*** SOURCE DATA ***

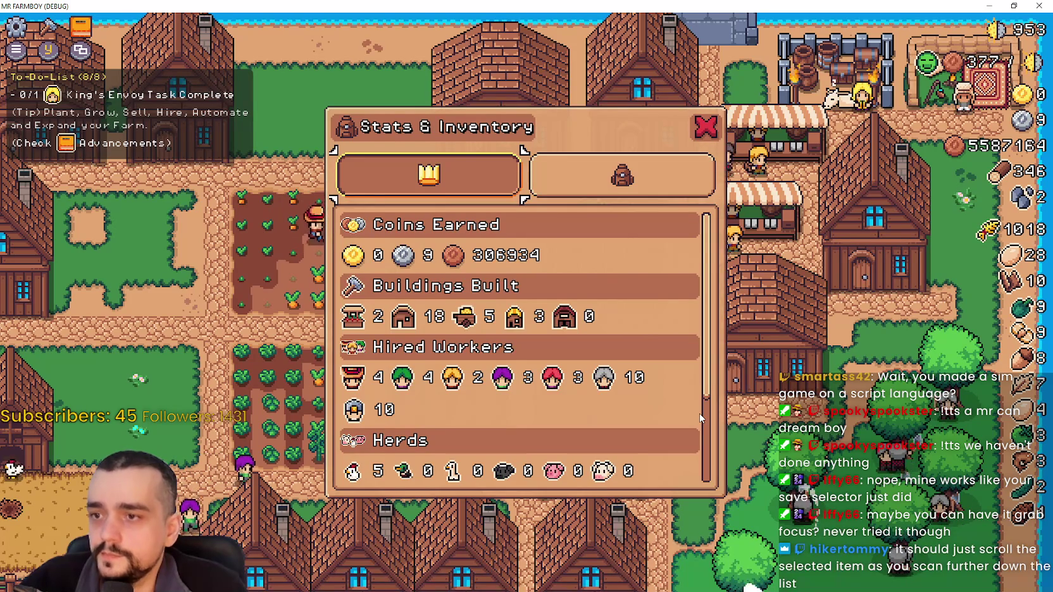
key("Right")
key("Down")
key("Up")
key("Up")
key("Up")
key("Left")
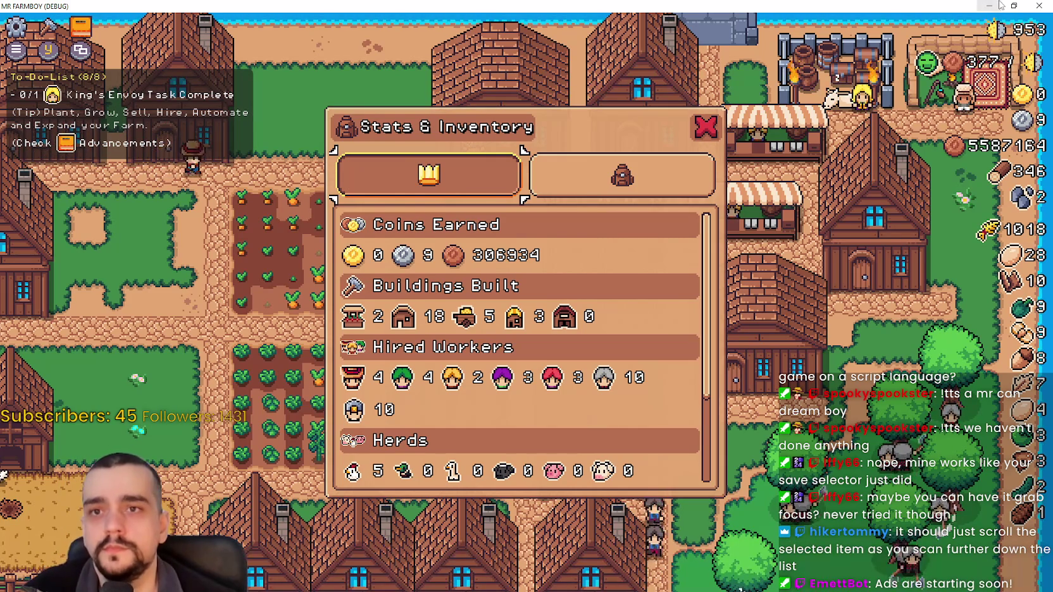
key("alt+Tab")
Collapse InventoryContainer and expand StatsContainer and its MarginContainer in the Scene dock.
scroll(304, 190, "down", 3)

*** End of SOURCE DATA ***
*** SOURCE DATA ***

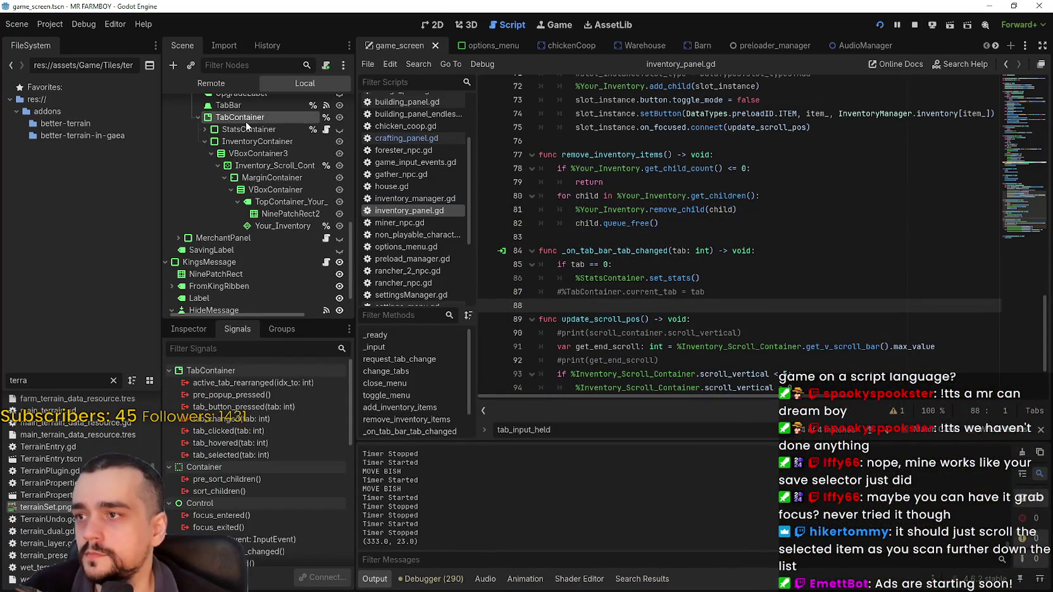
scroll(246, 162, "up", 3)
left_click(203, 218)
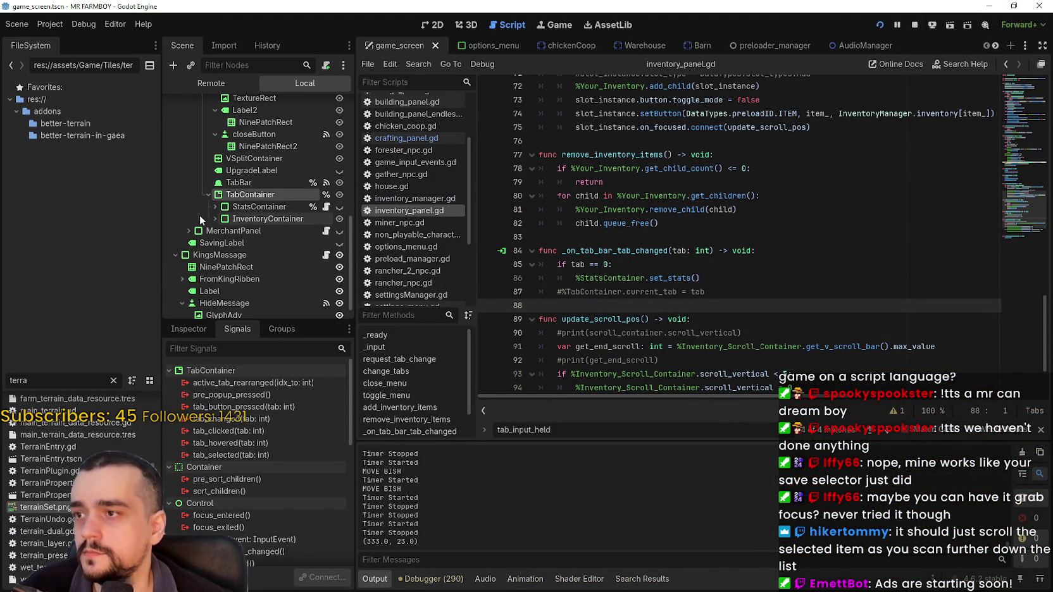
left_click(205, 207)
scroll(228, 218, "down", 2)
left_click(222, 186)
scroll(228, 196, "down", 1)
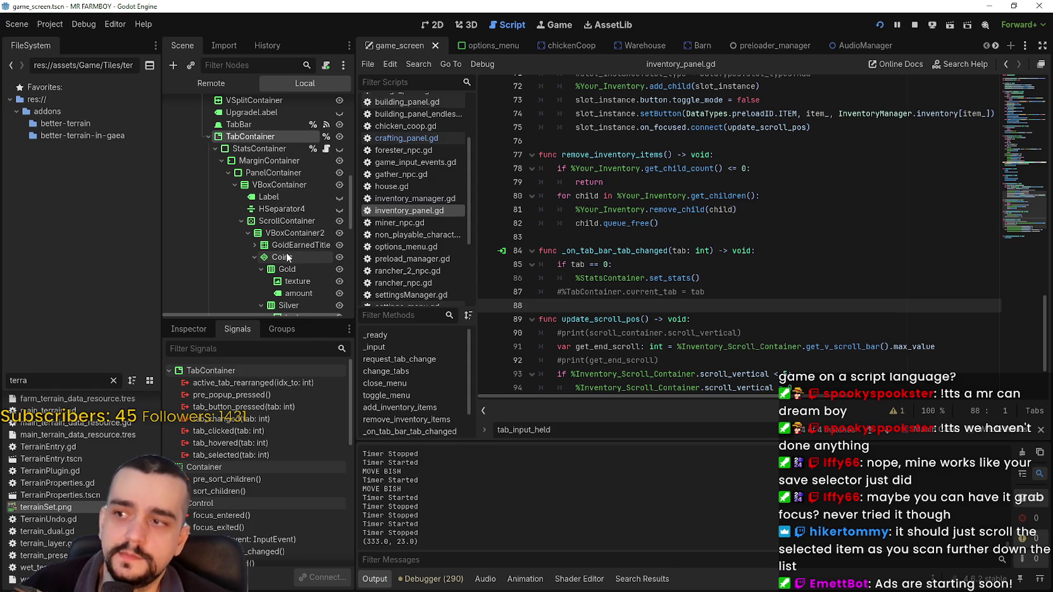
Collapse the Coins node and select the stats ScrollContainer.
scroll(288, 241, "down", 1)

*** End of SOURCE DATA ***

### WHAT THE TASK ASKS
Check every line of the data, and copy the ones that contain "Collapse".

### SOLUTION BELOW
Collapse InventoryContainer and expand StatsContainer and its MarginContainer in the Scene dock.
Collapse the Coins node and select the stats ScrollContainer.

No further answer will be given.